La légitimité du discours sur la guerre économique L’URSS a servi de ciment au monde occidental. Sa mort en tant qu’empire idéologique ennemi potentiel, restaure la nature historique ancienne des rapports de force entre puissances, à savoir la recherche de suprématie sur les marchés et les ressources et la création de liens de dépendances durables. Depuis la parution de l’étude Techniques offensives et guerre économique, l’évolution de la situation internationale ne cesse de mettre en évidence le durcissement des rapports de force économiques entre les pays dominants de la scène mondiale mais aussi dans les zones convoitées pour leurs ressources énergétiques et minières. L’un des spécialistes américains du management stratégique, Richard Anthony D’Aveni[9], est sorti du champ désormais classique de l’analyse concurrentielle en proposant aux autorités américaines une attitude plus offensive à l’égard de la Chine et une recomposition du modèle capitaliste allant dans le sens de la protection des intérêts de la première puissance mondiale. Cette tendance à la conceptualisation de la guerre économique du temps de paix légitime la démarche pédagogique et les nombreux travaux réalisés depuis 1997 par l’Ecole de Guerre Economique à Paris.



1 Thierry Gaudin est un polytechnicien atypique qui s’intéresse aux aspects culturels, historiques et politiques des enjeux économiques. Jean-Pierre Quignaux vient du SGDN et a créé ADITECH pour valoriser la production de connaissance des experts scientifiques identifiés par le CPE.

2 Georges Henri Soutou, Le sang et l’or.
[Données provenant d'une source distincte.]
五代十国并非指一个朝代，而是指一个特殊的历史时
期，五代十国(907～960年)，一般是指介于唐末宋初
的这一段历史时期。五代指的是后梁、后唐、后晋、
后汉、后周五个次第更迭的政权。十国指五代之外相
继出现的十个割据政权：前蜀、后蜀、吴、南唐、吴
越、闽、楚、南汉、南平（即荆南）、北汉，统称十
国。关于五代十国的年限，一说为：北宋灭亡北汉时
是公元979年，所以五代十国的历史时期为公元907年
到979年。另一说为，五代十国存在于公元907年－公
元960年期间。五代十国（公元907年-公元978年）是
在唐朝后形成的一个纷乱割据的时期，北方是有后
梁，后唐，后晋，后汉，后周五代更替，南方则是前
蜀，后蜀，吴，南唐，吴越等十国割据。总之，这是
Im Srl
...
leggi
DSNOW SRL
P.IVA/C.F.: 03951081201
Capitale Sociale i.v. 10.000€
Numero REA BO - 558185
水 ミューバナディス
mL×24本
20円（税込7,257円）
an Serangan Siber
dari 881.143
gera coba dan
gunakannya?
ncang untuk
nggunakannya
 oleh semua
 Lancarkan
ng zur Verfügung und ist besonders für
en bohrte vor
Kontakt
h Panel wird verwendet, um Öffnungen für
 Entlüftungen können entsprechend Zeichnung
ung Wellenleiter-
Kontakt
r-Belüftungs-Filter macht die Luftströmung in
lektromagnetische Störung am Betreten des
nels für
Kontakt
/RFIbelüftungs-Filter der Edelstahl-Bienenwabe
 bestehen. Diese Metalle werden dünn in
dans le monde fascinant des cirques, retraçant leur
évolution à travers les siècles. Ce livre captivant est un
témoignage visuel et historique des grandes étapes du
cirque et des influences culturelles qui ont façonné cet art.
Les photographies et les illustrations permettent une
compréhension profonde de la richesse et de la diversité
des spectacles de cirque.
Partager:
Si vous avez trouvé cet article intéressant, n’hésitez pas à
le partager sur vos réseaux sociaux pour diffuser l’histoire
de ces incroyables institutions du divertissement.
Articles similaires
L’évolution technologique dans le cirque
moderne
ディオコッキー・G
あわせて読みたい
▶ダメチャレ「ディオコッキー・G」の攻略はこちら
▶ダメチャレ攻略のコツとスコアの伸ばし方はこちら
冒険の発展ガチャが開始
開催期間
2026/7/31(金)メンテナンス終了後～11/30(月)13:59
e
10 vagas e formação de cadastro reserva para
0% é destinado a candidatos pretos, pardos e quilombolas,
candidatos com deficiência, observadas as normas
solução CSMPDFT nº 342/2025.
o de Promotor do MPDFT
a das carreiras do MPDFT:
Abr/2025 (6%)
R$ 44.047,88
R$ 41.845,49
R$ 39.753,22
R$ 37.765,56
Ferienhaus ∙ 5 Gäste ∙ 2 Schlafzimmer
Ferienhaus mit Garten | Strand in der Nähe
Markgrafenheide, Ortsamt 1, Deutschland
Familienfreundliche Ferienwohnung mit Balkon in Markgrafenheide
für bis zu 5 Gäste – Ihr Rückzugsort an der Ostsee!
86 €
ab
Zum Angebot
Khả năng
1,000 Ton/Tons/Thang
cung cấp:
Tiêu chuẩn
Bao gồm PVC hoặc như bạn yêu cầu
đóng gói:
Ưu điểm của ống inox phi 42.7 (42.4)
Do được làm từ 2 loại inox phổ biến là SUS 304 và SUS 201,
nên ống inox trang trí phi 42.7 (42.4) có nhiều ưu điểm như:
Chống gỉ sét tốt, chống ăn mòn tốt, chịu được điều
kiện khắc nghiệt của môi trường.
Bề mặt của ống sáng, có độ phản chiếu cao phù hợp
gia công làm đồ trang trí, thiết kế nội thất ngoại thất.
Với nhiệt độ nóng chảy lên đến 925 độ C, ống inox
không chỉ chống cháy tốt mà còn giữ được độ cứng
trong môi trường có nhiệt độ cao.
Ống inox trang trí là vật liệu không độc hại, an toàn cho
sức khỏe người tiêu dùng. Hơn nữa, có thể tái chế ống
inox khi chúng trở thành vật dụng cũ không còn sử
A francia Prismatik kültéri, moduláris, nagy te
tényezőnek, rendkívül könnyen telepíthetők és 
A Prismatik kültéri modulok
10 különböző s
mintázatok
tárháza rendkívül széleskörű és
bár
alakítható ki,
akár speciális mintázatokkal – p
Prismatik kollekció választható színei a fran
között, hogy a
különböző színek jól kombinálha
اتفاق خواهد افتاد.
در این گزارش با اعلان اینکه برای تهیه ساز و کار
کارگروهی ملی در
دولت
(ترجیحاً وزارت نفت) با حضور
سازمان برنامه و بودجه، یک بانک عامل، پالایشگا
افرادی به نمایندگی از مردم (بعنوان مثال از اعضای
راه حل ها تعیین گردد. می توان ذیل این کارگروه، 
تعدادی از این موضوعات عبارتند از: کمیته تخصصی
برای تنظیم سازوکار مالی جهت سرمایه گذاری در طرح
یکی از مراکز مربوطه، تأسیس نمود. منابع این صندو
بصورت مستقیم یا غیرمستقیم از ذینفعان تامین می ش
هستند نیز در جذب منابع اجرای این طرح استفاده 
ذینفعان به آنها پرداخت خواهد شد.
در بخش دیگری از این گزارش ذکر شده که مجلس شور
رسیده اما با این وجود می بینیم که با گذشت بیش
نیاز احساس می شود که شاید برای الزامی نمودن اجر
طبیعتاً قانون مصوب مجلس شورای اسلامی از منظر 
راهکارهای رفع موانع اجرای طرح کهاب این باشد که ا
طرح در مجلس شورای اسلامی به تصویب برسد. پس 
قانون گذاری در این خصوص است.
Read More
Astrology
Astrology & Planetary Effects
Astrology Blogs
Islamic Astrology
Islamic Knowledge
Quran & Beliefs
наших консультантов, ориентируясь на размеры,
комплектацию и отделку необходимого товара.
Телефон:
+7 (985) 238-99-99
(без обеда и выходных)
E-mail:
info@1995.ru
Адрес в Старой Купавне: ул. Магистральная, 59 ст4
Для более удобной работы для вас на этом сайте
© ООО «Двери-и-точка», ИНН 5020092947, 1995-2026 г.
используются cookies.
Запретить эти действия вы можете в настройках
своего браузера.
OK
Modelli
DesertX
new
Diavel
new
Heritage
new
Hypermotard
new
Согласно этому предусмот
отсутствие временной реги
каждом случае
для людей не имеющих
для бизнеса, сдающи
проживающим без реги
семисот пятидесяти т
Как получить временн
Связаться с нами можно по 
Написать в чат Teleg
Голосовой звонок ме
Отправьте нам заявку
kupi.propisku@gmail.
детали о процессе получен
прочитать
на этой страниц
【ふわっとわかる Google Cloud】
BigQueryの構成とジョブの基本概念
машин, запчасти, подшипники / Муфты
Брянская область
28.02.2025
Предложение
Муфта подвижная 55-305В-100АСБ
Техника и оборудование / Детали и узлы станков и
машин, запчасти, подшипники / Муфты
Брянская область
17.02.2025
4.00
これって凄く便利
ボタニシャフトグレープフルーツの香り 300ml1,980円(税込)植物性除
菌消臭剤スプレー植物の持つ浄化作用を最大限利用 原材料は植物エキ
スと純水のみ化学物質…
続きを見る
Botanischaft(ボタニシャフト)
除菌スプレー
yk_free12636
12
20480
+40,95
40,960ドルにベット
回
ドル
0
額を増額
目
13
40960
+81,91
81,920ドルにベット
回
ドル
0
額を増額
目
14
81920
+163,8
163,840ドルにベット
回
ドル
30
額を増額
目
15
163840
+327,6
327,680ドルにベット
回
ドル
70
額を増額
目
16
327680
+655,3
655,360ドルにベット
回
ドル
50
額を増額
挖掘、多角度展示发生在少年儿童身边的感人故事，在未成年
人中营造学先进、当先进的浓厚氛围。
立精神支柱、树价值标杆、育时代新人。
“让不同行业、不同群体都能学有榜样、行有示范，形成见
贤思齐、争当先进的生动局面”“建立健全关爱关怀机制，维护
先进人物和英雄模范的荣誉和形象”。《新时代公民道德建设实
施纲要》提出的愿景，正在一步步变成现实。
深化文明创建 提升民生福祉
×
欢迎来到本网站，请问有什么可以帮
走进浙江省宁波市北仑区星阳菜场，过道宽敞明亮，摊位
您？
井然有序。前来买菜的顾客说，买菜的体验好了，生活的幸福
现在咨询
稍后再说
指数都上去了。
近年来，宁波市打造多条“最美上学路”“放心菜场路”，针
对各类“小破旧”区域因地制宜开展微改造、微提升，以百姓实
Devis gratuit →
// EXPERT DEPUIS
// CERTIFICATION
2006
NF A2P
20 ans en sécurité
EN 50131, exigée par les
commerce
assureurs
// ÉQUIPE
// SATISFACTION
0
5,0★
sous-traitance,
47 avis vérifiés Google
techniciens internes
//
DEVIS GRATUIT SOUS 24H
Les buts de guerre économiques des grandes puissances, Fayard, 1990.

3 Jane Burbank et Frederik Cooper, Empires – De la Chine ancienne à nos jours, Payot, 2011.

4 Christian Harbulot, Et la France dans tout cela ? numéro trois de la Nouvelle Revue de Géopolitique, page 76 à 79, 2012.

5 Le colbertisme se résume par la formule « Tout par et pour la métropole. » Cette doctrine économico-politique a été conçue au XVIIe siècle par Jean-Baptiste Colbert, contrôleur général des finances de Louis XIV. Elle vise à optimiser le développement de l’économie française en limitant les importations et en encourageant les exportations.

6 David Todd, L’identité économique de la France, Grasset, 2008.

7 L’économie française est très affaiblie par les guerres révolutionnaires et napoléoniennes. Le royaume d’Angleterre est certes très endetté par l’effort de guerre consenti mais il prend dans le même temps une avance importante à cause de la révolution industrielle. Londres a donc tout intérêt à forcer les autres pays à abaisser leurs barrières douanières car les produits anglais sont très compétitifs.

8 Saint-Simon est un aristocrate qui est polarisé par le débat politique sur l’organisation de la société française. Il prône l’émergence d’une société fraternelle entre les forces vives d’une nation qui serait administrée au nom de l’intérêt général et du bien commun et la paix entre les peuples. Cette approche, marquée par la chute de la Monarchie et les épisodes sanglants de la Révolution, est très déficiente dans l’analyse des rapports de force entre puissances.

9 Richard Anthony D’Aveni, The new Economic Strategy for Winning the Capitalist War, Ed. Mc Graw-Hill, et Kindle, 2012.